═══ ENTRIES PROVIDED

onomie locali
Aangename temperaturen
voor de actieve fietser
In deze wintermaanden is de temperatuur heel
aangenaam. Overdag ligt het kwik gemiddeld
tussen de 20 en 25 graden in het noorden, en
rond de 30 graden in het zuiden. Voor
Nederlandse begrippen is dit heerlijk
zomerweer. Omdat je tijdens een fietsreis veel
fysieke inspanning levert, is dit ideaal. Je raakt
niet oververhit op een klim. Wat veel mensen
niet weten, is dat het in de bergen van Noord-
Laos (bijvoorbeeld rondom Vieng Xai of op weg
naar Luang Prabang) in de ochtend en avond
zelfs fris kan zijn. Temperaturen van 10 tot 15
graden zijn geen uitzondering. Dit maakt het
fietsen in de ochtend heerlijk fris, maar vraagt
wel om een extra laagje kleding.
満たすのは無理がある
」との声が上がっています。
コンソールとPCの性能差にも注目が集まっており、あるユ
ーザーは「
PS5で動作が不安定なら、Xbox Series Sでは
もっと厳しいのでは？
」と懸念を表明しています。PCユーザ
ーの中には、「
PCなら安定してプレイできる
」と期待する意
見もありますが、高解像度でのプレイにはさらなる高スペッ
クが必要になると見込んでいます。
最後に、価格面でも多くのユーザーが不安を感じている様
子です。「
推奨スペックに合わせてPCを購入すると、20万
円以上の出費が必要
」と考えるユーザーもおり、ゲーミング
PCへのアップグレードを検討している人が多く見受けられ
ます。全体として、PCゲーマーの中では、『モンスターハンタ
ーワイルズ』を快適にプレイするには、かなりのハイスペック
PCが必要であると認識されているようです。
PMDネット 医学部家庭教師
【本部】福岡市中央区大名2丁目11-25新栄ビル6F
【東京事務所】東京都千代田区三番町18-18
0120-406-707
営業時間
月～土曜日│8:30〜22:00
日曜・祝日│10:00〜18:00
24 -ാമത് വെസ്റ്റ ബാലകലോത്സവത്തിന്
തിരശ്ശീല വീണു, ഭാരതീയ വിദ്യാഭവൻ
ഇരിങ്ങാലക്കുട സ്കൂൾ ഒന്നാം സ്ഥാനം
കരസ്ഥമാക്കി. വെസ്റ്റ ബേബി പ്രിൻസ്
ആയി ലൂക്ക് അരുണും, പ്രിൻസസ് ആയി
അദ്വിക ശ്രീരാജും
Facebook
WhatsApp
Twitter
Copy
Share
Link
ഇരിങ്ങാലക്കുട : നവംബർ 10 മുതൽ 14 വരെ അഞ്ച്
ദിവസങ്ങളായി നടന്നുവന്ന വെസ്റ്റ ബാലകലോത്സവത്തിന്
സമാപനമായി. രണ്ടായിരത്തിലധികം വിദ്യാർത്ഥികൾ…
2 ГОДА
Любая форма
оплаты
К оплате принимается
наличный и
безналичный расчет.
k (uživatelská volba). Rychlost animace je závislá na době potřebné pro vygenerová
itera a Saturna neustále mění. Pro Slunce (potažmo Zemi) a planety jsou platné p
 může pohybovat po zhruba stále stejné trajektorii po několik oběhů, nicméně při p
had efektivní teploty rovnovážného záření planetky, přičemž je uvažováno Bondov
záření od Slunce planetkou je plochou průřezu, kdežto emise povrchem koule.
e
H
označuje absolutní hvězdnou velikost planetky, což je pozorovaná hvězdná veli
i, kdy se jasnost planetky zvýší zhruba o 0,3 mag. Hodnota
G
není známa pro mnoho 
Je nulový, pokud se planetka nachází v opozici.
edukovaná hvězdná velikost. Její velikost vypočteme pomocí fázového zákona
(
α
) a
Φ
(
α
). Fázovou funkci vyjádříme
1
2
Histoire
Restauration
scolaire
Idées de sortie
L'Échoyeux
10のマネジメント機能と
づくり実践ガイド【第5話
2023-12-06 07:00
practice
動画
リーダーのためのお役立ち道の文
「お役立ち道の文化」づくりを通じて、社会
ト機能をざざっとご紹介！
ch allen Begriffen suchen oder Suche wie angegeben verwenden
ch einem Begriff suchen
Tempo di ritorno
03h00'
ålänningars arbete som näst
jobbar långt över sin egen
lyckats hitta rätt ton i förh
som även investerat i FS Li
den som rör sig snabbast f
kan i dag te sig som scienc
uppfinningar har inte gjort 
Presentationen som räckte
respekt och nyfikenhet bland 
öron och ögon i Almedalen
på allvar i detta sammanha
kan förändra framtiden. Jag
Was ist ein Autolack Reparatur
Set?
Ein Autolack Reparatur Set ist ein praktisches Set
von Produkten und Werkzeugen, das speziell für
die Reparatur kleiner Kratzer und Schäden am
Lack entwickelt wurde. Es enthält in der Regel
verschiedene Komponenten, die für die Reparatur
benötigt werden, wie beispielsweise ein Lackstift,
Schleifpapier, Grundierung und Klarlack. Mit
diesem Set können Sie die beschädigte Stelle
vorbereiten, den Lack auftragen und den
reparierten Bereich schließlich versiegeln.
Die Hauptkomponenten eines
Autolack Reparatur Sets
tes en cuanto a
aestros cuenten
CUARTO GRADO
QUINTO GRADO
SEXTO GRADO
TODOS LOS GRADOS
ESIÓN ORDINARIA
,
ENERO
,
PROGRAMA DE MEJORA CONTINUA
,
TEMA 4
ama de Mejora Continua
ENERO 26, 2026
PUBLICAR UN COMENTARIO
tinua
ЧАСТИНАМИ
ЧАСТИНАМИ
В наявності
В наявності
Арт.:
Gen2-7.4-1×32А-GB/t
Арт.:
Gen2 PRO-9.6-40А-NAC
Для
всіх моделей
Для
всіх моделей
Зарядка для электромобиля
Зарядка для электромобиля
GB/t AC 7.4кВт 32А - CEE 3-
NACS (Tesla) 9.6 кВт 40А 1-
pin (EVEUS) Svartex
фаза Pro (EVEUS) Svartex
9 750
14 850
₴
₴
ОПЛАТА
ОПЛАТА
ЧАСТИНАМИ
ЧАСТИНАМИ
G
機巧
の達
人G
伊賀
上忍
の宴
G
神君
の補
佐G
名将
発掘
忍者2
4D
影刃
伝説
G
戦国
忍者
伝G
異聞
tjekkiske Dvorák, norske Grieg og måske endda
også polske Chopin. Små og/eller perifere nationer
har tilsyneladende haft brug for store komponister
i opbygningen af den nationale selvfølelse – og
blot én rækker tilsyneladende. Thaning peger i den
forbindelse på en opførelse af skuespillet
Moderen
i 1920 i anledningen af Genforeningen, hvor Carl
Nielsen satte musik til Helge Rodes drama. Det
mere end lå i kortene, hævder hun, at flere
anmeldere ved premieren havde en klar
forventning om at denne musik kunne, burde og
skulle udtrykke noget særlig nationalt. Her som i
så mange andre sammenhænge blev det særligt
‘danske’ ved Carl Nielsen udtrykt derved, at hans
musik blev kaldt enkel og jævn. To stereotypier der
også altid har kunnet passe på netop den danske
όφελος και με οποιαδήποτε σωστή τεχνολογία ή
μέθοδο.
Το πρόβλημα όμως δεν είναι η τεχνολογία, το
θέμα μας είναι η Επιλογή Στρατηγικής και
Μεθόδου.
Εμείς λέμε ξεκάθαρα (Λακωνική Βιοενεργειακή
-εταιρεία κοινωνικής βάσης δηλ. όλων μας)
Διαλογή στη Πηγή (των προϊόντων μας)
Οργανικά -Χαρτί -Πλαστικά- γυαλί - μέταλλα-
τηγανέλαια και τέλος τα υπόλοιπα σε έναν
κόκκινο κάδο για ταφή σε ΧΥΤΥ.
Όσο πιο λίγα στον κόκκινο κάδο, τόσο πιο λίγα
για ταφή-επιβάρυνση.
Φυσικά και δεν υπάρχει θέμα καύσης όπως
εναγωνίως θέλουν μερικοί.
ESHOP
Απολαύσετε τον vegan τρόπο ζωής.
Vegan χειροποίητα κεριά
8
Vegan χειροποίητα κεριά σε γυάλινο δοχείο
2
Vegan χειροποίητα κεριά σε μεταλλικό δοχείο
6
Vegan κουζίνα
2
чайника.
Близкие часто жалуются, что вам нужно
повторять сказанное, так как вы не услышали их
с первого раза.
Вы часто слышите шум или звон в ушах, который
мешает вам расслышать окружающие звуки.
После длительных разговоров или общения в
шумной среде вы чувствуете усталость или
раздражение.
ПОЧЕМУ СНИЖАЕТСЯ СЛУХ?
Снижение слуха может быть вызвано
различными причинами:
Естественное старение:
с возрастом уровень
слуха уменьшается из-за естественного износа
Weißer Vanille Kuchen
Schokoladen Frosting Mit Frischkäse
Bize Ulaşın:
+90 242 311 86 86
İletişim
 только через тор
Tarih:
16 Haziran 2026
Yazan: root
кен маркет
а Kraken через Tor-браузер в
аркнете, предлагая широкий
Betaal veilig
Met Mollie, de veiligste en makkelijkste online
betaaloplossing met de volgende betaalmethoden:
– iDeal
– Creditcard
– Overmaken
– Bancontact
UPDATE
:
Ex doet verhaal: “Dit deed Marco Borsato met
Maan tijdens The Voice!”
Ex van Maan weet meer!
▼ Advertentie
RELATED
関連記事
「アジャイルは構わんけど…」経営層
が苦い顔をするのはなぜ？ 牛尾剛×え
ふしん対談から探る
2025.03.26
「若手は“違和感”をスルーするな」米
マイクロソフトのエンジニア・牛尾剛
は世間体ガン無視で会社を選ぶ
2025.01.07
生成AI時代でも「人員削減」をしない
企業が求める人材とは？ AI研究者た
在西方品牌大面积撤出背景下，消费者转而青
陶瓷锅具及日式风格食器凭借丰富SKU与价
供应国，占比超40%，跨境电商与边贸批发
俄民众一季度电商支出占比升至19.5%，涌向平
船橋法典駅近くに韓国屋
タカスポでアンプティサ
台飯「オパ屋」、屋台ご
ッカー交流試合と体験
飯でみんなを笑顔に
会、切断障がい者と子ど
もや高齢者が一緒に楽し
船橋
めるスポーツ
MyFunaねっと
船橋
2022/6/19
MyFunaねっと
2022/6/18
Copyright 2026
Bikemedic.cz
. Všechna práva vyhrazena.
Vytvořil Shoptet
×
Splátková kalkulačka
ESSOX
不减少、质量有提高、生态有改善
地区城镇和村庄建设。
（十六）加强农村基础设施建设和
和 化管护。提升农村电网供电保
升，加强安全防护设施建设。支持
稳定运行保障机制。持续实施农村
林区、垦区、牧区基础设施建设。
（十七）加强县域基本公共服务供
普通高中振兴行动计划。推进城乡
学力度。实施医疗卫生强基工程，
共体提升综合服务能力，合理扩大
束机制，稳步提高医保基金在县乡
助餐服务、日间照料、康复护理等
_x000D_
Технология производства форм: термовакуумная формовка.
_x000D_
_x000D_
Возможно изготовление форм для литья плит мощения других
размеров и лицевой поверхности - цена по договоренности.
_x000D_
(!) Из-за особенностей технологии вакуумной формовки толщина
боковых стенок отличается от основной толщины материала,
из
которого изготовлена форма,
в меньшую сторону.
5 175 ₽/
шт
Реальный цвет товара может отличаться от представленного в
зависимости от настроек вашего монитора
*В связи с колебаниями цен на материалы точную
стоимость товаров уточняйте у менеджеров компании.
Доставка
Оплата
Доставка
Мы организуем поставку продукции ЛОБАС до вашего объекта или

══════

> _WORK INSTRUCTION_
Beginning with the line in which "в меньшую сторону." appears, print each remaining line of the listing exactly, the last line included.

> _RESPONSE TO THIS EXERCISE_
в меньшую сторону.
5 175 ₽/
шт
Реальный цвет товара может отличаться от представленного в
зависимости от настроек вашего монитора
*В связи с колебаниями цен на материалы точную
стоимость товаров уточняйте у менеджеров компании.
Доставка
Оплата
Доставка
Мы организуем поставку продукции ЛОБАС до вашего объекта или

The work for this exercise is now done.